Finder Sidebar Preferences in 10.9

pinnockt
New Contributor

Hi,

We're new to Casper, so we might be making an obvious mistake, but we are having trouble setting Finder sidebar preferences for our users.

We have a trolley of MacBook Pros that our students log into with AD accounts (not mobile accounts). The students' OS X home folders are mapped to their network home folders. We would like the students' home folder to automatically appear in the sidebar so that it's easy for them to tell OS X where to save their files (achieved by ticking the home folder icon underneath Favorites in the Finder Sidebar Preferences). At the same time we'd also like the hard drives and connected servers to appear on the desktop.

We've attempted to capture a DMG with those settings turned on, ticked "Fill user templates" and "Fill existing user home directories" and deployed the package. Casper Remote tells us that the package deploys correctly, but it has no effect - the preferences don't set for the student.

We're running OS X 10.9.2. Are we missing something obvious?

Thanks!

Tim.

11 REPLIES 11

Clean
New Contributor II

Hi Tim, and welcome aboard!

I think you will have better luck setting the finder preferences through configuration profiles (and not via packages or policy).
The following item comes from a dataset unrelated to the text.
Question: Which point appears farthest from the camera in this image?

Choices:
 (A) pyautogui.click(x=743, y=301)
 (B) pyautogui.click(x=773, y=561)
We had a lab with almost the exact same requirements, and we were able to accomplish it all with configuration profiles.

Hope this helps!

obi-k
Valued Contributor III

How about using Composer, and creating a package for the User environment?

On a Mac with your desired Finder preferences:

  1. Open Composer
  2. Click New at the top left
  3. At the pull down, select "User Environment"
  4. Select Finder Preferences and Sidebar Preferences (Basically .plists)
  5. Create it as a DMG instead of a Package
  6. Upload to Casper Admin and select Fill user templates and Fill Existing user home directories

pinnockt
New Contributor

Thanks mvu, we have tried that method, and unfortunately the client seems to totally ignore it!

Chris, which configuration profile would you use? Or do you use Custom settings and upload a plist?

Thanks,
Tim.

jshipman
New Contributor III

Hey Tim!

Did you find a solution to this yet? I want to remove the Shared section from the sidebar and I can't seem to get a policy to work. I tried mvu's solution and still couldn't get it to stick. I also tried to package the sidebar plist and that doesn't work either. I'd love to use a configuration profile, but the Finder payload doesn't have any sidebar settings in it. Any push in the right direction would be much appreciated.

Thanks!

Jessie

bentoms
Release Candidate Programs Tester

@jshipman, I think there is a Finder plist key that you can set via MCX that will hide the shared section.

ronb
New Contributor II

I must be missing something obvious. I used Composer and the user environment to capture Finder and sidebar preferences, but when I used that package, the sidebar items (Home icon, Document icon, etc) were tied to the account I created the package on, not the user. Any ideas?
I had used the same steps mentions by mvu in his remarks above.

davidacland
Honored Contributor II

The sidebar preference file has a load of static paths in the XML. You can deploy one that doesn't have user specific data but I haven't seen a dynamic user home value successfully deployed.

ronb
New Contributor II

Well that makes sense. I was wondering about that, but since these options were in Composer, I was assuming JAMF had a trick to circumvent that. Assumptions always burn me.

Poseiden951
Contributor

I can't seem to get anything to work for this. It's driving me crazy!

davidacland
Honored Contributor II

It might be worth trying the script in this thread https://jamfnation.jamfsoftware.com/discussion.html?id=13639 it's a bit like dockutil in its behaviour and works really well.

daz_wallace
Contributor III

+1 for my colleague @davidacland's suggestion.

I used this at a site yesterday and it worked great.